Pero no era así como Flaubert quería escribir un libro. Tenía prejuicios en contra del estilo coloquial y era ciego a sus ventajas. Su aspiración era escribir una prosa lógica, precisa, ágil y variada, rítmica, sonora, musical como la poesía, pero que conservara las cualidades de la prosa. Pensaba que no había dos formas de decir una cosa, sino sólo una, y que la redacción debía ajustarse al pensamiento como un guante a la mano. “Cuando encuentro una asonancia o una repetición en una de mis frases”, decía, “sé que estoy atrapado en una falsedad”. Flaubert defendía la necesidad de evitar la asonancia aunque se tardase una semana en conseguirlo. No se permitía emplear la misma palabra dos veces en la misma página. Se esforzaba por no dejar que el sentido del ritmo que era natural en él, como lo es en todos los escritores, lo obsesionase y se esmeraba en variarlo. Hacía uso de todo su ingenio para combinar las palabras y los sonidos de modo que dieran una impresión de velocidad o languidez, lasitud o intensidad; en una palabra, de cualquier estado que deseara transmitir.

Cuando escribía, Flaubert bosquejaba de manera aproximada lo que deseaba decir, y entonces trabajaba en lo que había escrito, elaborando, recortando, reescribiendo, hasta que conseguía el efecto deseado. Una vez hecho esto, salía a su terraza y leía a voz en grito las palabras que había escrito, convencido de que si no sonaban bien, algo debía estar mal en ellas. En ese caso, volvía sobre el papel y trabajaba hasta quedar satisfecho. [...]

Louis Bouilhet acudía a Croisset los domingos. Flaubert le leía lo que había escrito durante la semana, y Bouilhet le hacía una crítica. Flaubert vociferaba y discutía, pero Bouilhet se mantenía firme y al final Flaubert aceptaba las enmiendas, la eliminación de los episodios superfluos y las metáforas intrascendentes, la corrección de notas discordantes en las que su amigo insistía. No es de extrañar que la novela avanzase a paso de tortuga. En una carta Flaubert escribió: “Todo el lunes y el martes los dediqué a escribir dos líneas”. Eso no quiere decir que sólo escribiera dos líneas en dos días, pues podía haber escrito una docena de páginas; significa que con todo su trabajo sólo lograba escribir dos líneas a su entera satisfacción. Para Flaubert la tensión de la composición era agotadora. Sabemos lo laboriosa que le resultó la tarea de escribir la conocida escena de la feria agrícola de Madame Bovary. Emma y Rodolphe están sentados junto a una ventana en la taberna del pueblo. Ha llegado un representante del prefecto para pronunciar un discurso. Flaubert explicó en una carta a Louise Colet lo que deseaba hacer:

“Tengo que situar juntas en la misma conversación a cinco o seis personas (que hablan), varias más (una de las cuales escucha), el punto donde eso sucede, la impresión del lugar, al tiempo que hago descripciones físicas de personas y cosas, y mostrar en medio de todo ello a un hombre y una mujer que comienzan (por sus gustos parecidos) a sentirse un poco atraídos el uno por la otra”.
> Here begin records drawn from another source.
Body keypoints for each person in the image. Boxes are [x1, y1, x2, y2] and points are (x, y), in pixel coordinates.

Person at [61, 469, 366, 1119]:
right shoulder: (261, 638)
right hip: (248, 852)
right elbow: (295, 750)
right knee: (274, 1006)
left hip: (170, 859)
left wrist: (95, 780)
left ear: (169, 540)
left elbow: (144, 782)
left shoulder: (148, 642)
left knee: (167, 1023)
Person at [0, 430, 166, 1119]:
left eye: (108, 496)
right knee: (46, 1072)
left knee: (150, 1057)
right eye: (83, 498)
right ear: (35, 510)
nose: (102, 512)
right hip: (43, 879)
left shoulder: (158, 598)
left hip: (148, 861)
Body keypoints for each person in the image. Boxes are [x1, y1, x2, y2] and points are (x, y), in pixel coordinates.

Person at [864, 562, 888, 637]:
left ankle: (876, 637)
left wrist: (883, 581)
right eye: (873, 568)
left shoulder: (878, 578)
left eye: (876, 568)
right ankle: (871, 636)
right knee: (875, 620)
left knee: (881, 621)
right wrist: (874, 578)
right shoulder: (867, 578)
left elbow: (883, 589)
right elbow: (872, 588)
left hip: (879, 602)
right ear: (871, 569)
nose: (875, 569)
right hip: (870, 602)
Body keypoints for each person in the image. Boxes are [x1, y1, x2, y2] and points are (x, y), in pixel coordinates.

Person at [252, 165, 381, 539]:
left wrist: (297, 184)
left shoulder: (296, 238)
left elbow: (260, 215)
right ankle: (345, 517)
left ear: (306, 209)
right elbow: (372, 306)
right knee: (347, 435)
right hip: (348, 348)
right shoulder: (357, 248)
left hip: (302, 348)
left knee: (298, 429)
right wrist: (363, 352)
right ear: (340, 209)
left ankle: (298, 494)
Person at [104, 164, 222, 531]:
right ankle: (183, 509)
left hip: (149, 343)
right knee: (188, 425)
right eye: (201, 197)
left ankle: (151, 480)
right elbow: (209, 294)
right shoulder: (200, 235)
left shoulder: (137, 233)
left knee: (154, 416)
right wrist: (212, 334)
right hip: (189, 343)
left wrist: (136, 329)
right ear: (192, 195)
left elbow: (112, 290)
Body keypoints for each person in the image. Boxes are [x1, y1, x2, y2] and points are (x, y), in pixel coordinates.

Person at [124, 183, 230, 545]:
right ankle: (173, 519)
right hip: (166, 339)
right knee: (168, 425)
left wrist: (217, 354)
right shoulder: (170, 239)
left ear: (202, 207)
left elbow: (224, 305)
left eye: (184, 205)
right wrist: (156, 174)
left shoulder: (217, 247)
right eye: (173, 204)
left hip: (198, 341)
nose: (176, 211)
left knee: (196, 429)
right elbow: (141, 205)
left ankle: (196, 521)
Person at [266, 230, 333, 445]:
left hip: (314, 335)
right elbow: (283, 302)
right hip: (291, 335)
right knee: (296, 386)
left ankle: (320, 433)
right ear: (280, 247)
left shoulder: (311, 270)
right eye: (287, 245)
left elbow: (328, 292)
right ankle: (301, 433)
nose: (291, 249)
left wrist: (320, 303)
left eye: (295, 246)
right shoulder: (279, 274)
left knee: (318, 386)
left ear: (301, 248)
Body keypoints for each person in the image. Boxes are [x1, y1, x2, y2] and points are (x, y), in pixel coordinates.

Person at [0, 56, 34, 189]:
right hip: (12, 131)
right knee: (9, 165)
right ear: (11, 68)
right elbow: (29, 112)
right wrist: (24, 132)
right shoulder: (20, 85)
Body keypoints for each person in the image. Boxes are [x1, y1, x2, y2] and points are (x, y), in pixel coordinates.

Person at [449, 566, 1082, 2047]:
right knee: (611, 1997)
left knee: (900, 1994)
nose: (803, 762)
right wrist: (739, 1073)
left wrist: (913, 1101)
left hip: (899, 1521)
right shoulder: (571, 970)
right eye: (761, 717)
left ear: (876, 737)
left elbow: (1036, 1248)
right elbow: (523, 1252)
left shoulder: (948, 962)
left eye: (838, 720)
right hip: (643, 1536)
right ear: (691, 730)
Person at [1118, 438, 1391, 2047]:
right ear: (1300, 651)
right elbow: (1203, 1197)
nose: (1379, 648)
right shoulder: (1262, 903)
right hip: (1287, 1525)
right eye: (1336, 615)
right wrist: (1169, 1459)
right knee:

No parece que sea difícil hacer eso, y en efecto Flaubert lo hizo a las mil maravillas, pero, aunque sólo son veintisiete páginas, tardó dos meses en escribirlas. Balzac lo habría hecho a su manera, y no con peores resultados, en una semana. Los grandes novelistas, Balzac, Dickens y Tolstói, tenían lo que estamos acostumbrados a llamar inspiración. Sólo en alguna escena aquí y otra allá se advierte que Flaubert la tuviera; para lo demás parece recurrir al trabajo puro y duro, a los consejos y sugerencias de Bouilhet y a su propia capacidad de observación. Eso no significa menospreciar a Madame Bovary, pero es extraño que una obra tan grande se produjese, no como pensamos que se produjeron Papá Goriot o David Copperfield, en el libre flujo de una fantasía exuberante, sino casi por puro raciocinio.